The Telegram heap problem. Telegram is delightful as an alert channel and slightly less delightful when its TLS handshake decides to allocate during a heap-tight moment. I had a window where the device would publish telemetry fine, then drop MQTT during a Telegram send, because the Telegram client had eaten the headroom MQTT needed to keep its own TLS session alive. I caught the pattern by hand from the shell, dumping heap stats while triggering test alerts, until the shape of the failure was obvious. The fix was a heap floor in the Telegram module: if free heap is below the floor when an alert wants to fire, MQTT keeps priority and the alert waits a beat. That fix exists because of an evening of remote poking, not because I predicted it.

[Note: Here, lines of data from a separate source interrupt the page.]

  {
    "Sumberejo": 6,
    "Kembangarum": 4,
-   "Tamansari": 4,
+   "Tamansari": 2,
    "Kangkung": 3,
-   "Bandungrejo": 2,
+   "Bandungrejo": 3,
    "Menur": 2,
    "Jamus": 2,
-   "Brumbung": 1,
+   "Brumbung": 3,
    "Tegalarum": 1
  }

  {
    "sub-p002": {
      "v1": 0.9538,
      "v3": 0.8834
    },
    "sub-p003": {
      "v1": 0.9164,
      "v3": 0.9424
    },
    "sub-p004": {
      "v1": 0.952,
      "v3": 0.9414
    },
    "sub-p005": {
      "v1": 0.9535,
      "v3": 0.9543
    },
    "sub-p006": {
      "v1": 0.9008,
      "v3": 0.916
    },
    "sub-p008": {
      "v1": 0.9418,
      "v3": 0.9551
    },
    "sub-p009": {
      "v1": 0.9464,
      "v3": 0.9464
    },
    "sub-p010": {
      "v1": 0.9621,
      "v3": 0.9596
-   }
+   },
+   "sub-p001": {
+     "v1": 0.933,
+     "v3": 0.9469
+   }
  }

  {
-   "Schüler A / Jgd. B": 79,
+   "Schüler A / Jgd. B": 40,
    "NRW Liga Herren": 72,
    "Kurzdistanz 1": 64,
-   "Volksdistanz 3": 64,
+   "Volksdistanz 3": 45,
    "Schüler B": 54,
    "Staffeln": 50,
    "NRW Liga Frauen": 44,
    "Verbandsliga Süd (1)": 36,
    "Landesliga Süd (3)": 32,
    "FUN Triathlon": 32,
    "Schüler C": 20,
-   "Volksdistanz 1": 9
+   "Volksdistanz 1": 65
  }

The almost-brick. This is the Murphy story. I pushed a config change that quietly broke WiFi reconnect after a sleep cycle. Device rebooted, came up, never made it back to the broker, and I could not talk to it anymore. From the shell, obviously, because the shell goes through the broker. Theo cycled the power on my instructions, the device booted from the previous good config, I fixed my mistake, and moved on. A trip avoided, but a trip narrowly avoided.

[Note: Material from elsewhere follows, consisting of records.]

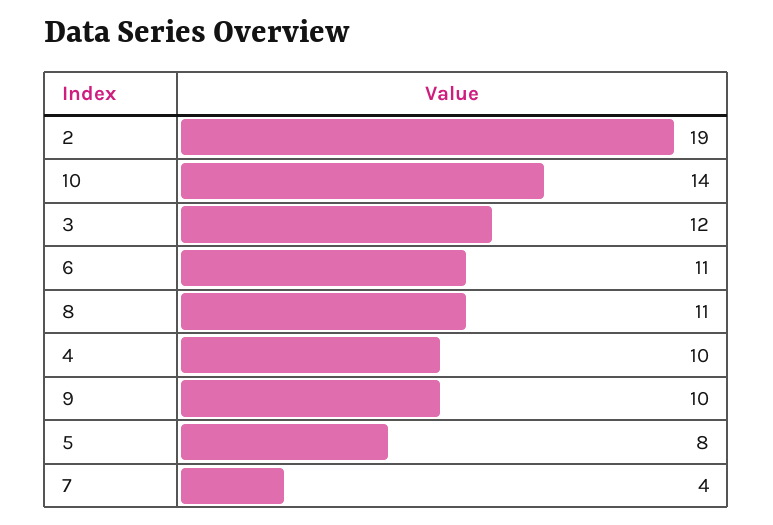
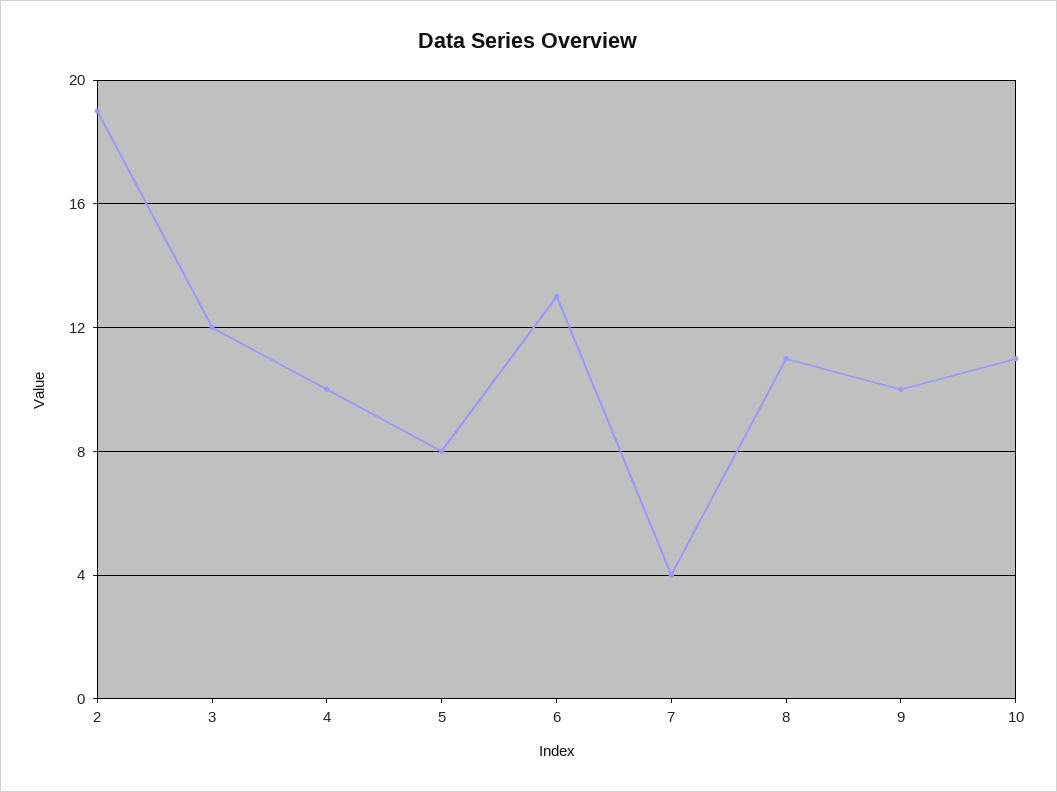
  {
    "2": 19,
-   "10": 14,
+   "10": 11,
    "3": 12,
-   "6": 11,
+   "6": 13,
    "8": 11,
    "4": 10,
    "9": 10,
    "5": 8,
    "7": 4
  }

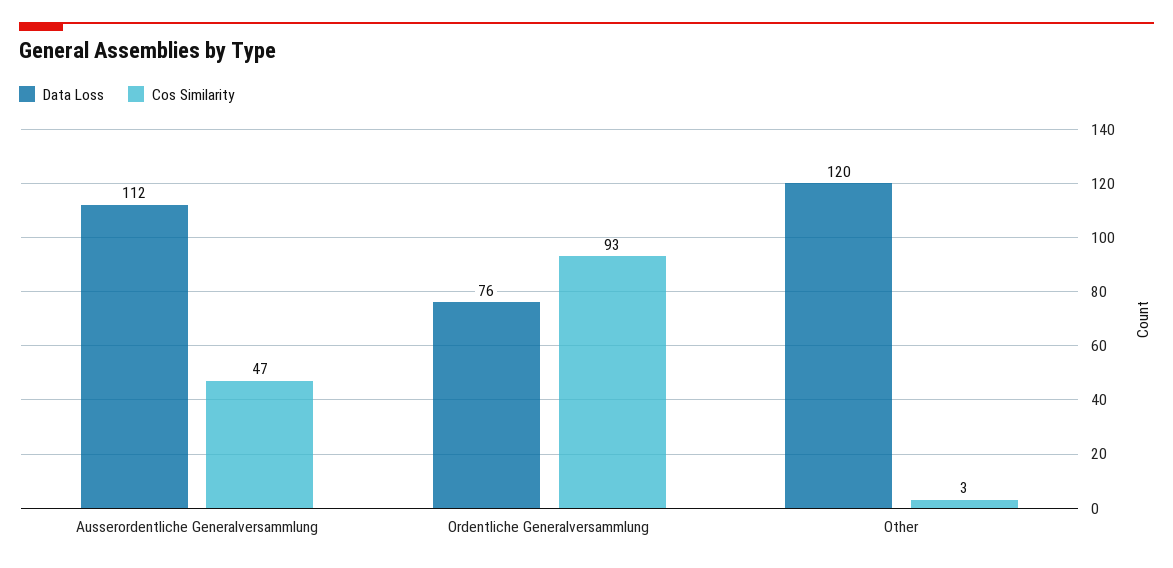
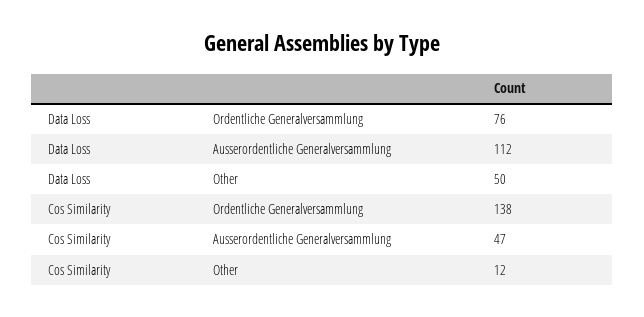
  {
    "Data Loss": {
      "Ausserordentliche Generalversammlung": 112,
      "Ordentliche Generalversammlung": 76,
-     "Other": 120
+     "Other": 50
    },
    "Cos Similarity": {
      "Ausserordentliche Generalversammlung": 47,
-     "Ordentliche Generalversammlung": 93,
+     "Ordentliche Generalversammlung": 138,
-     "Other": 3
+     "Other": 12
    }
  }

That last one is where the watchdog story starts. Every time I have nearly bricked a device remotely, the next firmware build has gained a defensive feature. There is a preventive reboot if free heap stays below a threshold for sixty seconds, on the theory that whatever has the heap that low is probably not going to give it back, and a clean boot from flash is recoverable while a wedge over a shrinking heap is not. There is the Telegram heap floor I mentioned. And once it became clear the bigger boards had PSRAM sitting unused while the main heap fought TLS for room, I started moving the chunky-but-cold buffers (the CA certificate, OTA download buffers) into PSRAM so the working heap had its breathing room back. The shell makes me bolder. The watchdogs and the PSRAM moves catch me when bolder turns into sloppy.

What this unlocks

The remote shell changed how I work on the firmware in a way I did not anticipate when I built it. The first version of any feature is a draft. The shell lets the second, third, fifth version happen at the speed of editing a Lua script and pressing publish, instead of the speed of a build, an OTA, a reboot, and a wait-and-see. That tightens the loop enough that the device feels almost as iterable as the app running on my laptop, even though it is twenty minutes away in a shed.

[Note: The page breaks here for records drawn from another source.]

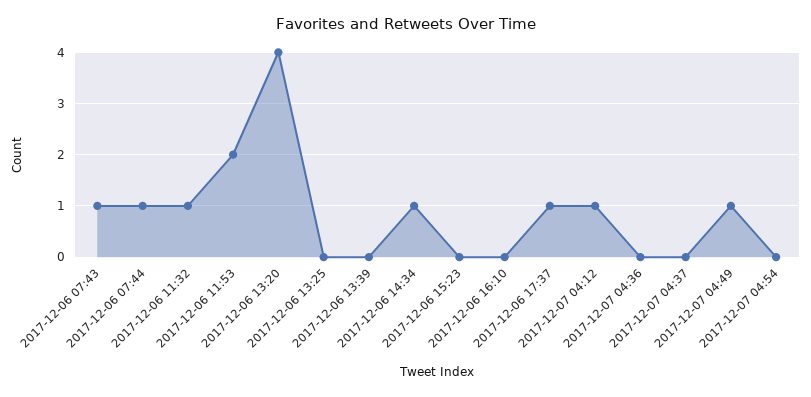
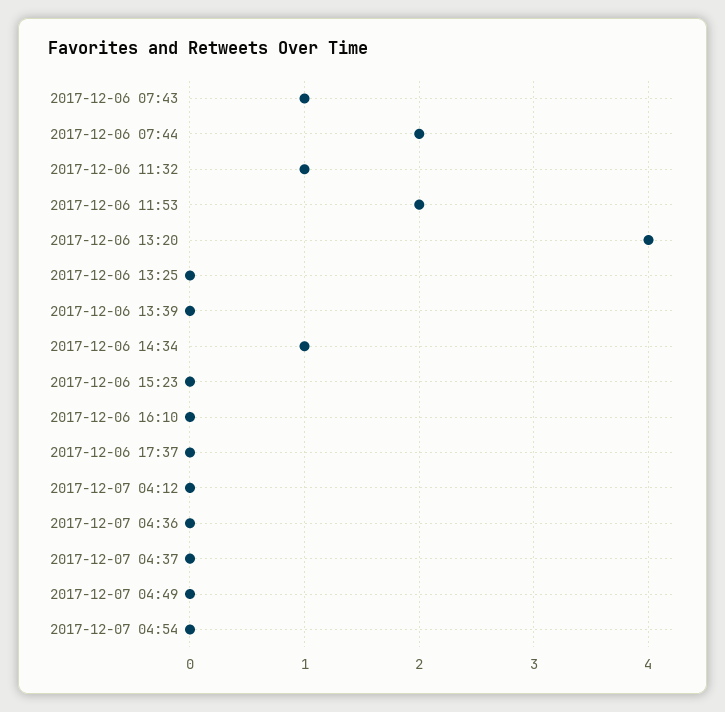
  {
    "2017-12-06 07:43": 1,
-   "2017-12-06 07:44": 1,
+   "2017-12-06 07:44": 2,
    "2017-12-06 11:32": 1,
    "2017-12-06 11:53": 2,
    "2017-12-06 13:20": 4,
    "2017-12-06 13:25": 0,
    "2017-12-06 13:39": 0,
    "2017-12-06 14:34": 1,
    "2017-12-06 15:23": 0,
    "2017-12-06 16:10": 0,
-   "2017-12-06 17:37": 1,
+   "2017-12-06 17:37": 0,
-   "2017-12-07 04:12": 1,
+   "2017-12-07 04:12": 0,
    "2017-12-07 04:36": 0,
    "2017-12-07 04:37": 0,
-   "2017-12-07 04:49": 1,
+   "2017-12-07 04:49": 0,
    "2017-12-07 04:54": 0
  }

The other thing I did not anticipate is what happens when there are several of them. I am planning to build something on top of this MQTT API for fleet management - imagine the same cli/* API, but instead of me typing mosquitto_pub against a single device, a web dashboard shows me every device, lets me push a config change to all of them at once, watches drift between what is running and what should be running. The shell is the primitive. The dashboard is the next layer. More on that when it is ready.

Takeaway

If your microcontroller talks to an MQTT broker, your broker is already a bidirectional channel. You can keep using half of it - device pubs, server reads, end of story. Or you can ask: what would my future self thank me for being able to do remotely, six months from now, when the device is in a shed I do not feel like driving to?

For me the answer was a shell. For your project it might be something else. But the shape - “use the existing connection, expose your existing tools over it, do not invent a new API” - probably travels.